▶ [REQUIRED ACTIONS]
(1) According to the missing-data notes, what function should be called to sort by missingness of data?
(2) Translate this sentence from the missing-data notes into Spanish: "Did that data get mixed into other categories, or datasets?"
(3) Reproduce everything in the missing-data notes from "### Backlog for" down to "in the data.".

▶ [TEXT PROVIDED]
Some categories are just missing entirely - so can look into them.  Did that data get mixed into other categories, or datasets?

* Select say, all countries in north america, then call `nullity_sort`, to sort by missingness of data.  
  * Take a look at what downey says about removing missing data 

### Backlog for missing data 

* Assess the prevalence of missing data across all data fields, assess whether its missing is random or systematic, and identify patterns when such data is missing
* Identify any default values that imply missing data for a given field
* Determine sampling strategy for quality assessment and initial EDA
* For datetime data types, ensure consistent formatting and granularity of data, and perform sanity checks on all dates present in the data.

▶ [RECORD EXTRACTS]
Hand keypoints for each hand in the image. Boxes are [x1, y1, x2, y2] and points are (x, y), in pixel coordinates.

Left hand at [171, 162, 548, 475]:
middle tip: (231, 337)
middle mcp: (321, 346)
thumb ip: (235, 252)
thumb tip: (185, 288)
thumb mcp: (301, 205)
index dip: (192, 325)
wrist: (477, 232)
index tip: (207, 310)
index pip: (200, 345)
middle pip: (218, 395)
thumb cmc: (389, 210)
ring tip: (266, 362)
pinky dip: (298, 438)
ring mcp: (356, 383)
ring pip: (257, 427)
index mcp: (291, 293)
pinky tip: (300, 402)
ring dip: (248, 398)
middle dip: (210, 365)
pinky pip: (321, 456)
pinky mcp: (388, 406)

▶ [SOLUTIONS BELOW]
(1) `nullity_sort`

(2) ¿Se mezclaron esos datos con otras categorías o con otros conjuntos de datos?

(3)
### Backlog for missing data 

* Assess the prevalence of missing data across all data fields, assess whether its missing is random or systematic, and identify patterns when such data is missing
* Identify any default values that imply missing data for a given field
* Determine sampling strategy for quality assessment and initial EDA
* For datetime data types, ensure consistent formatting and granularity of data, and perform sanity checks on all dates present in the data.